The farm's website encourages guests to "walk through magical fields of purple" and "take a lavender-scented break." The fields at Lavender by the Bay—which features two farm locations, one in East Marion and one in Calverton—enter peak blooming season during the summer months, which makes for a perfect excuse to leave behind the hustle and bustle of the city. Because of the different variety of lavender the farm grows, like English and French lavender, flowers bloom in different months. The first of three majestic blooming periods is in mid-June, followed by two more in early July and early Fall.
According to Lavender by the Bay's Instagram profile, the English lavender fields at their Calverton location just started to bloom, and visitors should get ready to organize a day trip to the beautiful purple fields.
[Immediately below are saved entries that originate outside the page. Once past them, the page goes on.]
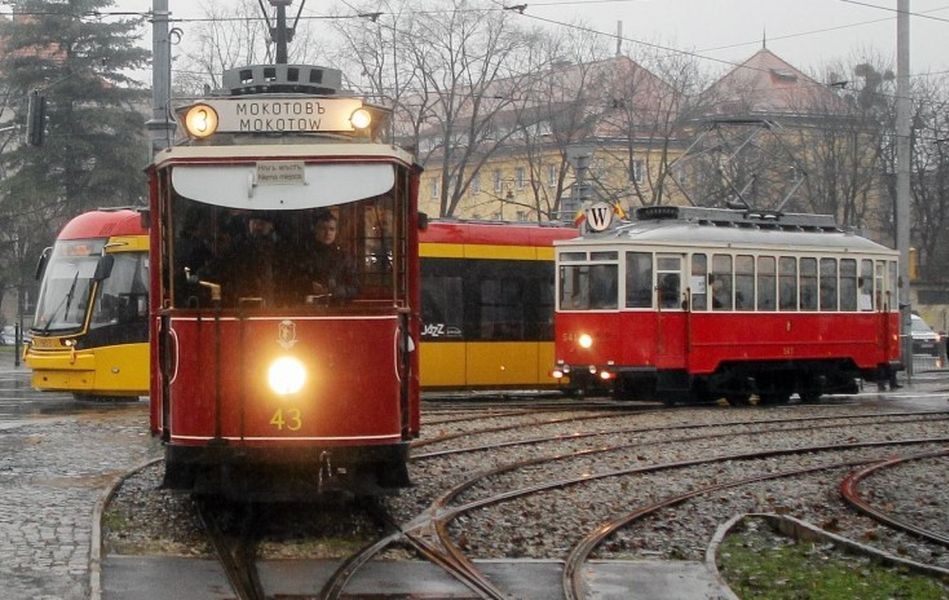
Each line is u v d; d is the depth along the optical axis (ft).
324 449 38.24
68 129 169.68
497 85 171.42
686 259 87.61
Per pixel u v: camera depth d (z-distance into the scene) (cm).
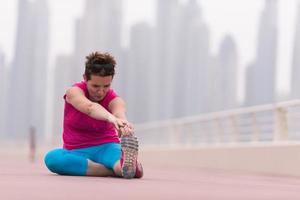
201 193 825
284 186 1188
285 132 2389
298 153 2184
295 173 2195
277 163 2338
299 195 863
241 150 2689
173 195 773
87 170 1184
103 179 1098
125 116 1154
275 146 2362
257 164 2522
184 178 1422
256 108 2620
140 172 1168
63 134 1238
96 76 1120
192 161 3322
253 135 2645
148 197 734
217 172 2377
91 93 1157
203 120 3391
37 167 2044
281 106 2388
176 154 3588
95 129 1197
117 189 845
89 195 734
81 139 1208
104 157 1185
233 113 2872
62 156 1202
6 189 797
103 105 1178
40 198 681
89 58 1130
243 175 2052
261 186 1123
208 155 3092
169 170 2477
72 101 1147
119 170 1146
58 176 1170
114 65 1134
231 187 1014
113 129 1220
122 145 1099
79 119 1191
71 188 836
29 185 884
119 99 1191
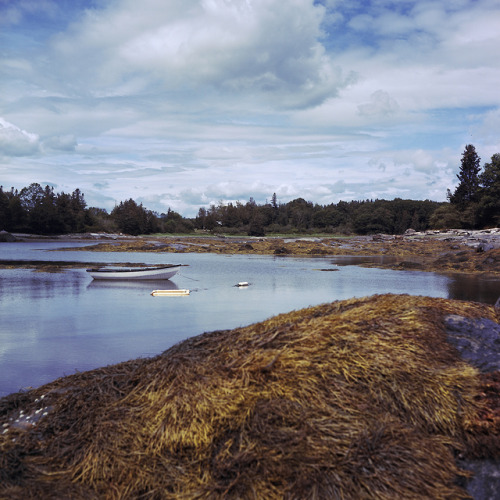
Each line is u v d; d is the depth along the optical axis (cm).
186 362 396
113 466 321
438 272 2889
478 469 300
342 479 285
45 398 440
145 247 5350
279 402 334
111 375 439
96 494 308
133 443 332
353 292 1833
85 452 335
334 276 2556
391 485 282
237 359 383
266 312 1322
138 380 407
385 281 2295
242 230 11125
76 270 2736
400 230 12156
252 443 310
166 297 1642
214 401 340
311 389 344
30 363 762
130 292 1778
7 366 741
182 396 350
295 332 410
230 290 1875
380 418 324
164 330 1052
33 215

English lavender is both the first and the last one to bloom in mid-June and early fall. You can marvel at its beauty twice during the summer, and while it is smaller than its French counterpart, it is more colorful. English lavender comes in over 20 varieties, and its color schemes include white, purple, blue, and even pink.
The early fall bloom of English lavender is smaller in size compared to the other ones, but it definitely gives a final opportunity to breathe in the flowers in case you missed the other blooming periods.
According to the farm's team, the best time to visit is in early July, when the freshly scented French lavender is at its height. Rows of purple flowers brighten the farms' fields and offer a spectacular view to visitors. As Lavender by the Bay notes on its website, French lavender tends to grow higher than English lavender, and makes for the classic purple color that characterizes the French region of Provence.
To preserve the beauty of lavender flowers when making dried bunches, workers at the farm cut the French lavender during its peak bloom. Plan your visit accordingly: While the fragrance will remain intact throughout the summer, the later guests visit the premises, the more the French lavender fields will be trimmed and dull in color.
From June and through September, the farm will be open every day from 9 am–5 pm. It also sells all kinds of lavender goods, like dried bunches and sachets and lavender plants.
Tickets, which will grant access to the fields for 1.5 hours, will be available for purchase closer to the blooming season. You can check for updates on the farm’s website and social media channels.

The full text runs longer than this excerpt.